TASK STATEMENT: All records below must be written out exactly, with the pictures excluded.

START GIVEN DATA

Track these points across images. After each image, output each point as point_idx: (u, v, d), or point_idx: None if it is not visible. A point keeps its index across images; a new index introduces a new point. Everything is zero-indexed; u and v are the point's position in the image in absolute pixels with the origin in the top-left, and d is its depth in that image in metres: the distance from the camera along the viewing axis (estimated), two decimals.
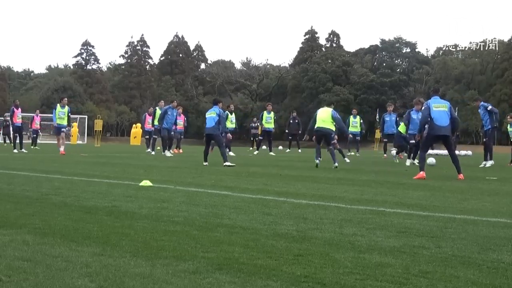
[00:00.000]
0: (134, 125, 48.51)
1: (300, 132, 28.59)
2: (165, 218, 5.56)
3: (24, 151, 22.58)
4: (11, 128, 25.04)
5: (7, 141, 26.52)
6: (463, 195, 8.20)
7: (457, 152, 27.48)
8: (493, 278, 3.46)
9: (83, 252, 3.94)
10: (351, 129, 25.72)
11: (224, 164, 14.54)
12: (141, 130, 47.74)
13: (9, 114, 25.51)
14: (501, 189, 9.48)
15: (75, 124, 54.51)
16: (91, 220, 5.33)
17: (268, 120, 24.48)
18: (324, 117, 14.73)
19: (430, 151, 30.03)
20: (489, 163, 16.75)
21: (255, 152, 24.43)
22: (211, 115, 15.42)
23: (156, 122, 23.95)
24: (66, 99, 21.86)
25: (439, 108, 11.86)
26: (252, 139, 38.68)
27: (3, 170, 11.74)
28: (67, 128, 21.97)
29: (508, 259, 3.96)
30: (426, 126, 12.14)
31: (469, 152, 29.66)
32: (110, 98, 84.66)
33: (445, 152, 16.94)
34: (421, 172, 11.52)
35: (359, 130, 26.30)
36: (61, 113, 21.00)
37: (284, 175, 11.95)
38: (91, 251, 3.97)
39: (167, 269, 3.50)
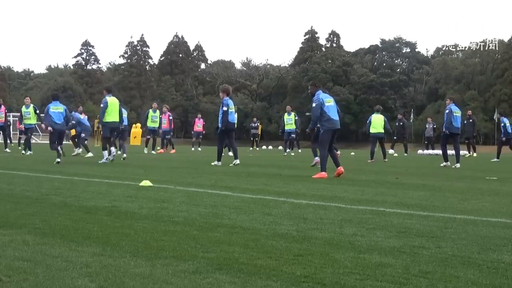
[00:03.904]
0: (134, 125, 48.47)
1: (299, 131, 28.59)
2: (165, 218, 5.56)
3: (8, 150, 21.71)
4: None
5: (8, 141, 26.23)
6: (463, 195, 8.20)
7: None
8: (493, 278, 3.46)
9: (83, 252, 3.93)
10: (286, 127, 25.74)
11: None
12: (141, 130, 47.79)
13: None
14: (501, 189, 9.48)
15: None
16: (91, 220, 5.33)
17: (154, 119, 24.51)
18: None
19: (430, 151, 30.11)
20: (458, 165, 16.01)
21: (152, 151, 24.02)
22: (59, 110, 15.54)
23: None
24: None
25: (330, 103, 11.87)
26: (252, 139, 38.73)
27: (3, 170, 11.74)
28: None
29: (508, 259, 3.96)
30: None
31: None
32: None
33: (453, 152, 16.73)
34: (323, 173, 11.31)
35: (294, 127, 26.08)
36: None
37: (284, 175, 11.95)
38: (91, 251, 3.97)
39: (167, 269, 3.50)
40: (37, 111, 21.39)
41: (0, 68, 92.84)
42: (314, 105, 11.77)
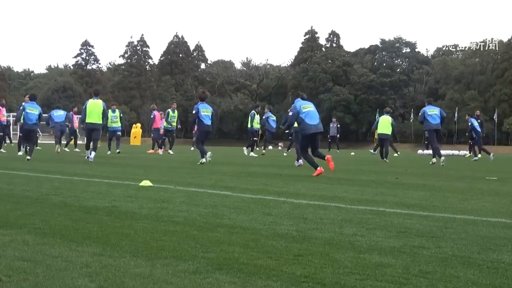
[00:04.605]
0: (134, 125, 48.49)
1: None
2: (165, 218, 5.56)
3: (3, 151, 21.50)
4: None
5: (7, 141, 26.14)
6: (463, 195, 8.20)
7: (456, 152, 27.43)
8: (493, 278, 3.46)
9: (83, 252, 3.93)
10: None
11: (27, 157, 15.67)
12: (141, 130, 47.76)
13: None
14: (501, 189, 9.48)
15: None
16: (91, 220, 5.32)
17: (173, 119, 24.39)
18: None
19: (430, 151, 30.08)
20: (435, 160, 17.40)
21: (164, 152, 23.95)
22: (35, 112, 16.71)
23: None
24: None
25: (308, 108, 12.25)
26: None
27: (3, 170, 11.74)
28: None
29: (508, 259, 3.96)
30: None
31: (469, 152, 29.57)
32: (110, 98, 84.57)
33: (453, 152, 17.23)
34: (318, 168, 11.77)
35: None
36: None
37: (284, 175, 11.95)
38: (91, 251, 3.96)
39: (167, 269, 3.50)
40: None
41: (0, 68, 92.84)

END GIVEN DATA

ANSWER SPACE:
Track these points across images. After each image, output each point as point_idx: (u, v, d), or point_idx: None if it is not visible. A point keeps its index across images; a new index introduces a new point. Everything is zero-indexed; u and v are the point's position in the image in absolute pixels with the origin in the top-left, and d is its depth in that image in metres: the distance from the camera along the viewing axis (estimated), two decimals.
[00:00.000]
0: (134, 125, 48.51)
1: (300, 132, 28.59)
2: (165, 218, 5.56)
3: (24, 151, 22.58)
4: (11, 128, 25.04)
5: (7, 141, 26.52)
6: (463, 195, 8.20)
7: (457, 152, 27.48)
8: (493, 278, 3.46)
9: (83, 252, 3.94)
10: (351, 129, 25.72)
11: (224, 164, 14.54)
12: (141, 130, 47.74)
13: (9, 114, 25.51)
14: (501, 189, 9.48)
15: (75, 124, 54.51)
16: (91, 220, 5.33)
17: (268, 120, 24.48)
18: (324, 117, 14.73)
19: (430, 151, 30.03)
20: (489, 163, 16.75)
21: (255, 152, 24.43)
22: (211, 115, 15.42)
23: (156, 122, 23.95)
24: (66, 99, 21.86)
25: (439, 108, 11.86)
26: (252, 139, 38.68)
27: (3, 170, 11.74)
28: (67, 128, 21.97)
29: (508, 259, 3.96)
30: (426, 126, 12.14)
31: (469, 152, 29.66)
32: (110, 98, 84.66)
33: (445, 152, 16.94)
34: (421, 172, 11.52)
35: (359, 130, 26.30)
36: (61, 113, 21.00)
37: (284, 175, 11.95)
38: (91, 251, 3.97)
39: (167, 269, 3.50)
[00:03.904]
0: (134, 125, 48.47)
1: (299, 131, 28.59)
2: (165, 218, 5.56)
3: (8, 150, 21.71)
4: None
5: (8, 141, 26.23)
6: (463, 195, 8.20)
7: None
8: (493, 278, 3.46)
9: (83, 252, 3.93)
10: (286, 127, 25.74)
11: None
12: (141, 130, 47.79)
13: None
14: (501, 189, 9.48)
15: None
16: (91, 220, 5.33)
17: (154, 119, 24.51)
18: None
19: (430, 151, 30.11)
20: (458, 165, 16.01)
21: (152, 151, 24.02)
22: (59, 110, 15.54)
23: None
24: None
25: (330, 103, 11.87)
26: (252, 139, 38.73)
27: (3, 170, 11.74)
28: None
29: (508, 259, 3.96)
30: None
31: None
32: None
33: (453, 152, 16.73)
34: (323, 173, 11.31)
35: (294, 127, 26.08)
36: None
37: (284, 175, 11.95)
38: (91, 251, 3.97)
39: (167, 269, 3.50)
40: (37, 111, 21.39)
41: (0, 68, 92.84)
42: (314, 105, 11.77)
[00:04.605]
0: (134, 125, 48.49)
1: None
2: (165, 218, 5.56)
3: (3, 151, 21.50)
4: None
5: (7, 141, 26.14)
6: (463, 195, 8.20)
7: (456, 152, 27.43)
8: (493, 278, 3.46)
9: (83, 252, 3.93)
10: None
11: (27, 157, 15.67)
12: (141, 130, 47.76)
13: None
14: (501, 189, 9.48)
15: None
16: (91, 220, 5.32)
17: (173, 119, 24.39)
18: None
19: (430, 151, 30.08)
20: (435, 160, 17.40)
21: (164, 152, 23.95)
22: (35, 112, 16.71)
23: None
24: None
25: (308, 108, 12.25)
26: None
27: (3, 170, 11.74)
28: None
29: (508, 259, 3.96)
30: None
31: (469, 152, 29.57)
32: (110, 98, 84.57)
33: (453, 152, 17.23)
34: (318, 168, 11.77)
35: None
36: None
37: (284, 175, 11.95)
38: (91, 251, 3.96)
39: (167, 269, 3.50)
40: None
41: (0, 68, 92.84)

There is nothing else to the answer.